Your milage may vary!

gil davis
01-08-2003, 05:43 AM
Originally posted by cyberclownhat
The strange codes,  ,were not put in the code by the programmer. They are generated by Netscape while IE 6.0 handles the coding errors without screwing up the display.
Actually, the programmer's poor tag nesting caused Netscape to generate the extraneous characters. Attached is the source, with the offending <FONT> tags commented out. It will work fine in Netscape.

Stefan
01-08-2003, 10:06 AM
Originally posted by cyberclownhat
The strange codes,  ,were not put in the code by the programmer. They are generated by Netscape


Interesting how it could still show up in view source when I used IE 6.01 if that is generated by Netscape... :rolleyes:

Stefan
01-08-2003, 10:15 AM
Originally posted by pyro
What Stefan was saying is that you are including and invalid "doctype".

Actually the Doctype suggested by cyberclownhat is VALID, but it's not enough to convince modern browsers that the webpage is a standards compliant one.

The reason for this is that there have been some WYSI(not)WYG editors that included a valid 4.01 Transitional doctype (without an URI) but still produced awful crappy code.
That is why browser will assume it's nonvalid code when you use an incomplete 4,01 Transitional doc-t and use quirks rendering mode instead of Standards compliant mode.
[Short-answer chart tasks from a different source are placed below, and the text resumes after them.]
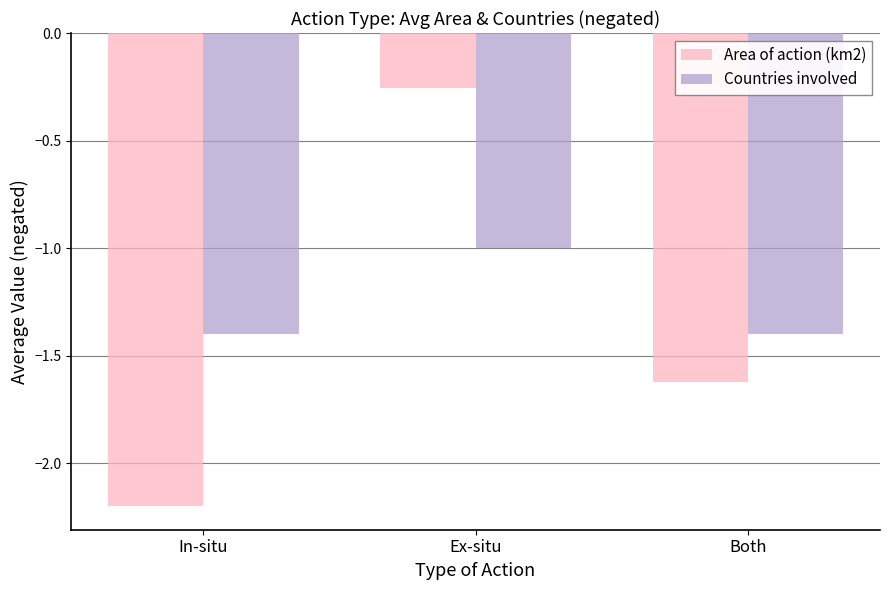

Count the number of categories in the chart.

3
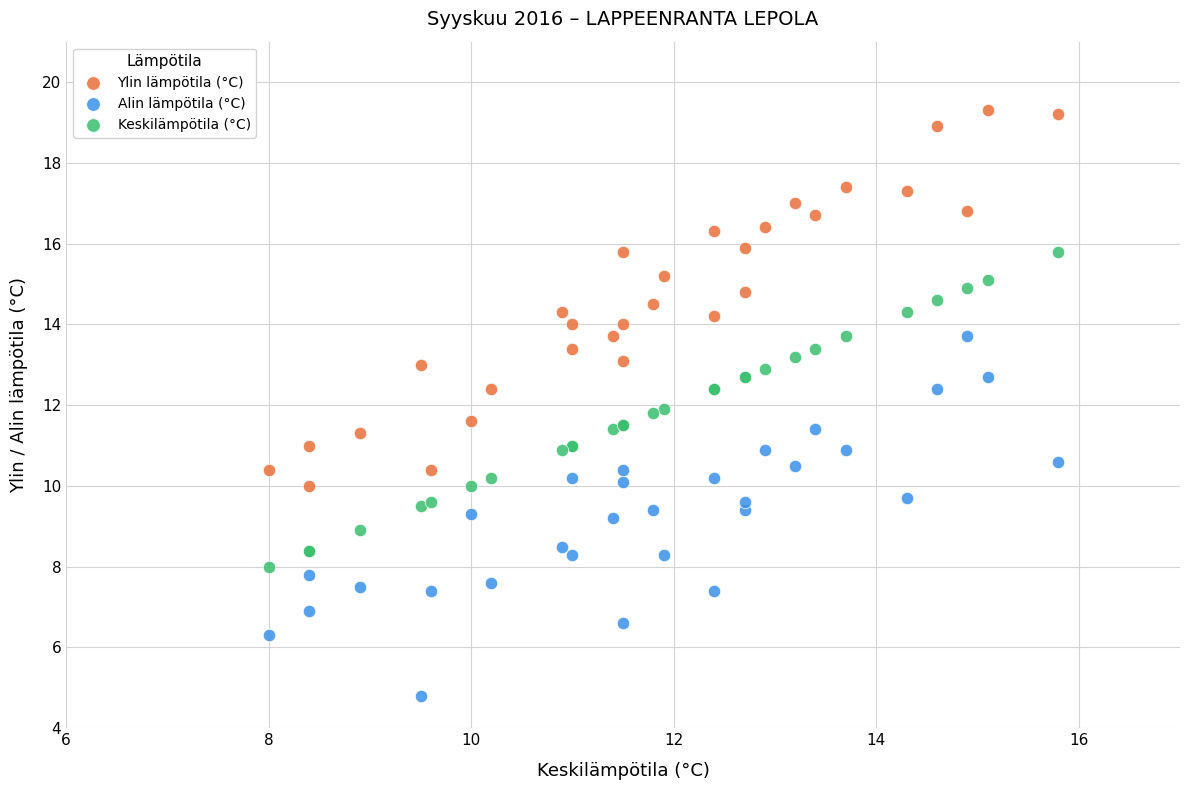

Which series has the widest spread of Y values?

Ylin lämpötila (°C)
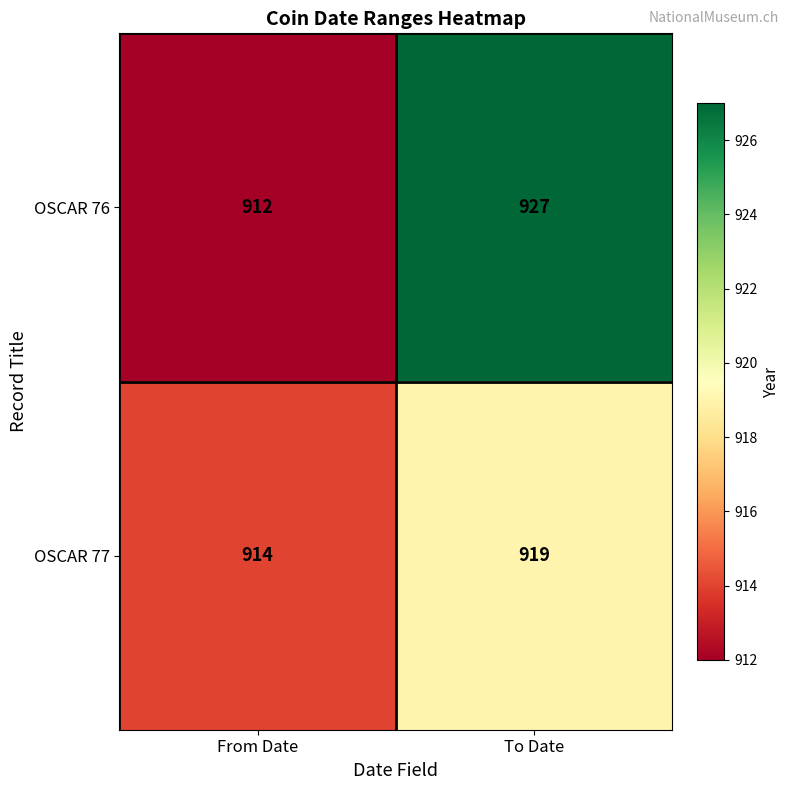

List the series in order of their overall mean, highest first.

OSCAR 76, OSCAR 77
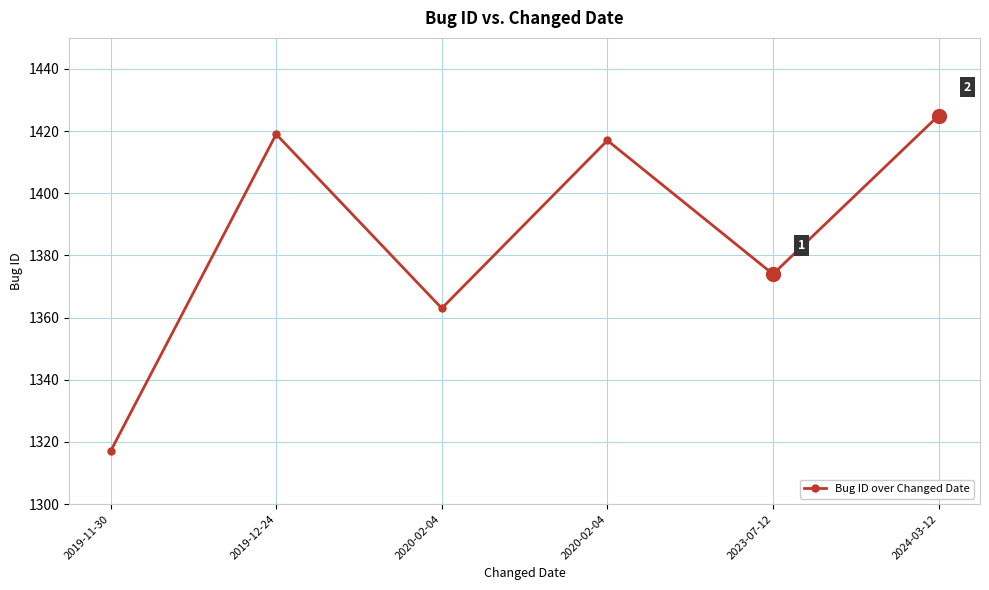

How many lines are shown in the chart?

1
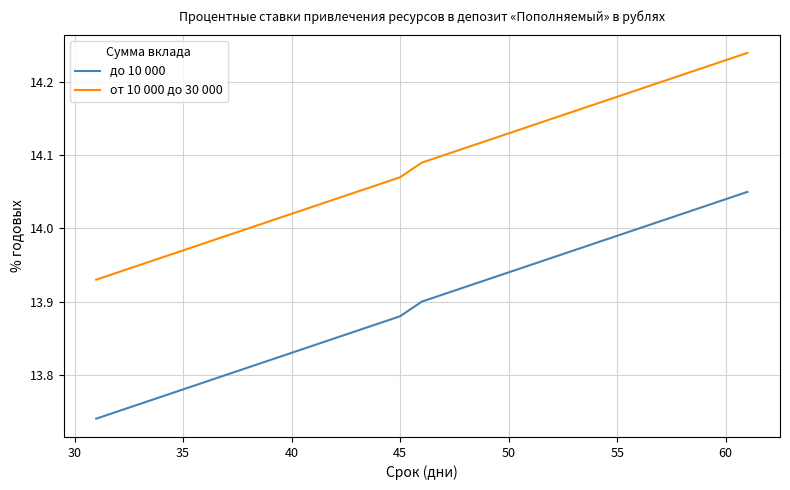

What are all the series names shown in the legend?

до 10 000, от 10 000 до 30 000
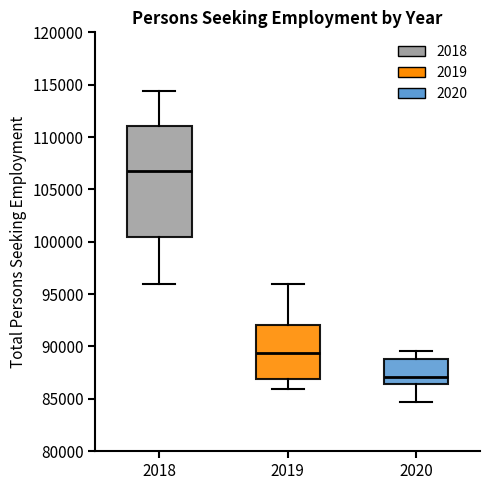

Which box has the lowest median line?

2020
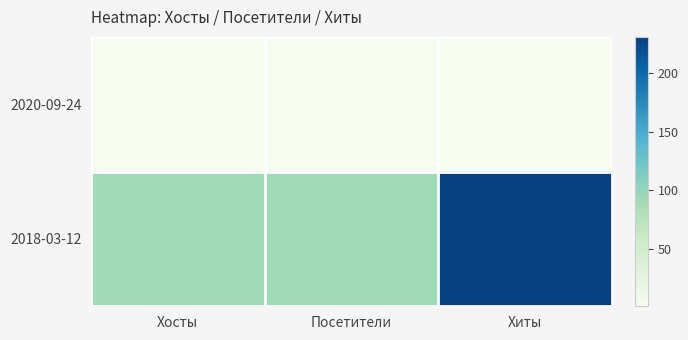

What is the total value across all series at Хиты?

232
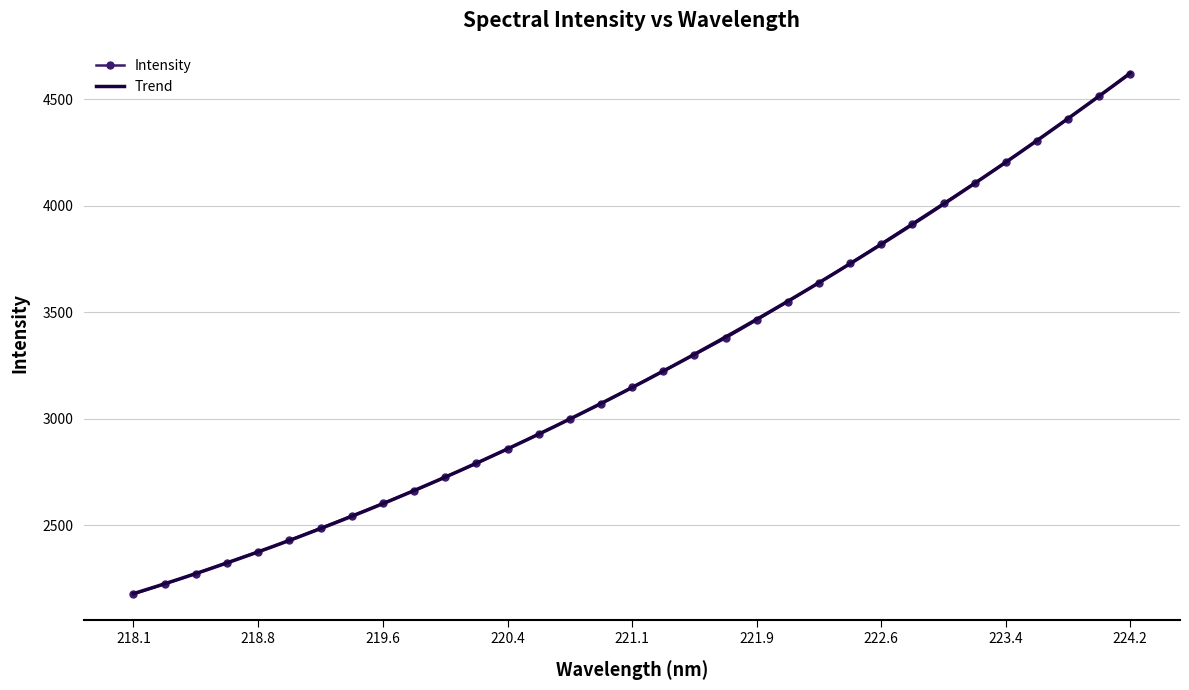

Reading right to left, what are all the values shown in this chart?

4619.3	4514.7	4409.1	4306.3	4204.2	4106.6	4011.1	3916.5	3822.0	3729.8	3639.2	3550.7	3463.9	3378.8	3301.2	3225.7	3148.6	3070.7	2999.6	2929.0	2859.2	2791.3	2726.4	2663.6	2603.2	2545.4	2487.6	2430.2	2376.8	2325.9	2273.4	2225.4	2178.0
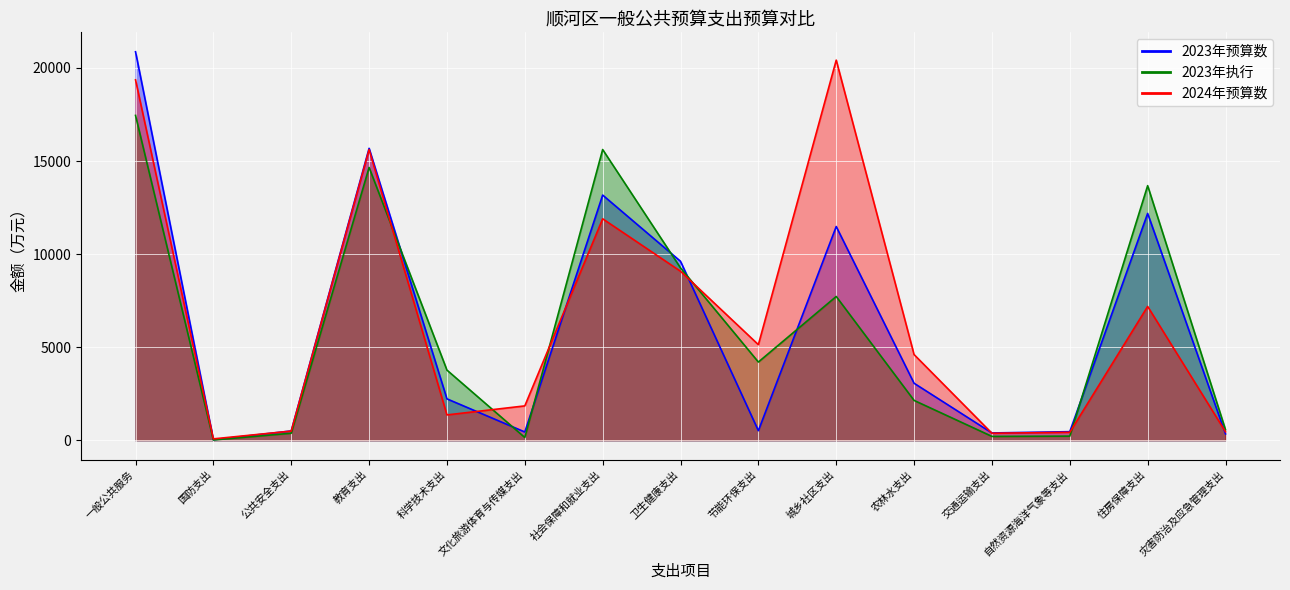

Reading right to left, list all the values displayed in this chart.

2023年预算数: 灾害防治及应急管理支出=341	住房保障支出=12185	自然资源海洋气象等支出=460	交通运输支出=391	农林水支出=3061	城乡社区支出=11481	节能环保支出=513	卫生健康支出=9613	社会保障和就业支出=13170	文化旅游体育与传媒支出=443	科学技术支出=2223	教育支出=15682	公共安全支出=498	国防支出=27	一般公共服务=20870
2023年执行: 灾害防治及应急管理支出=566	住房保障支出=13677	自然资源海洋气象等支出=220	交通运输支出=206	农林水支出=2139	城乡社区支出=7723	节能环保支出=4201	卫生健康支出=9259	社会保障和就业支出=15617	文化旅游体育与传媒支出=147	科学技术支出=3767	教育支出=14654	公共安全支出=377	国防支出=14	一般公共服务=17450
2024年预算数: 灾害防治及应急管理支出=454	住房保障支出=7188	自然资源海洋气象等支出=426	交通运输支出=374	农林水支出=4601	城乡社区支出=20420	节能环保支出=5134	卫生健康支出=9078	社会保障和就业支出=11896	文化旅游体育与传媒支出=1845	科学技术支出=1360	教育支出=15612	公共安全支出=492	国防支出=73	一般公共服务=19361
Here btw is a link to Mozillas doctype sniffing documentation
http://www.mozilla.org/docs/web-developer/quirks/doctypes.html

IE/Win 6, IE/Mac 5 and Opera 7b have resonably similar implementations, but for only having 2 instead of mozillas 3 rendering modes (The doctypes in ALMOST STANDARS in mozilla usually triggers standards in other browsers).

pyro
01-08-2003, 10:26 AM
Originally posted by Stefan
Actually the Doctype suggested by cyberclownhat is VALID, but it's not enough to convince modern browsers that the webpage is a standards compliant one.I guess I stated that wrong. What I meant was what you said. :D

blazzyb
01-08-2003, 12:16 PM
thanks for your help, I took out the rogue font tag. As it was only the one page that it was occuring on I rekon that must have been the source of the problem. Regarding the messy and untidy code I apoligize but what can I say , I like it dirty!!!